§ **EXERCISE PROMPT**
Filter the records, keeping every line that has the string "right".

§ **PROVIDED RECORDS**
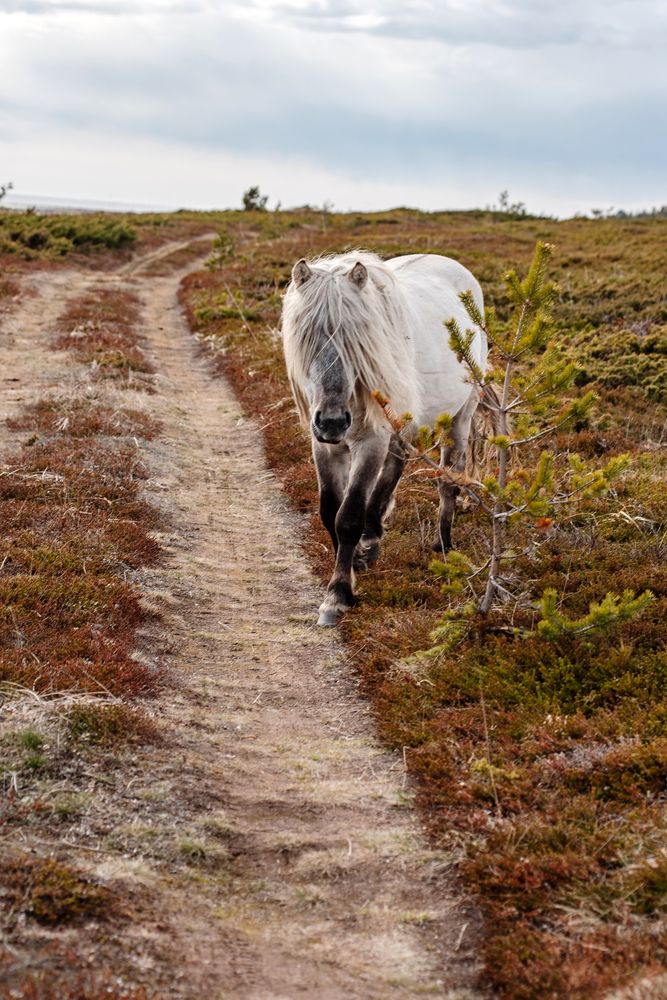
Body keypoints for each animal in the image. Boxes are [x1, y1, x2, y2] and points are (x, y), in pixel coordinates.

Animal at [281, 250, 488, 627]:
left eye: (357, 342)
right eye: (307, 338)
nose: (333, 422)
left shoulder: (370, 442)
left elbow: (348, 516)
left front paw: (337, 596)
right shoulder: (324, 447)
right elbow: (329, 511)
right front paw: (352, 569)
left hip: (461, 416)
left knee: (449, 476)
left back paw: (444, 542)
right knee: (395, 466)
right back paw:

§ **TASK OUTPUT**
right eye: (307, 338)
right shoulder: (324, 447)
right elbow: (329, 511)
right front paw: (352, 569)
right knee: (395, 466)
right back paw:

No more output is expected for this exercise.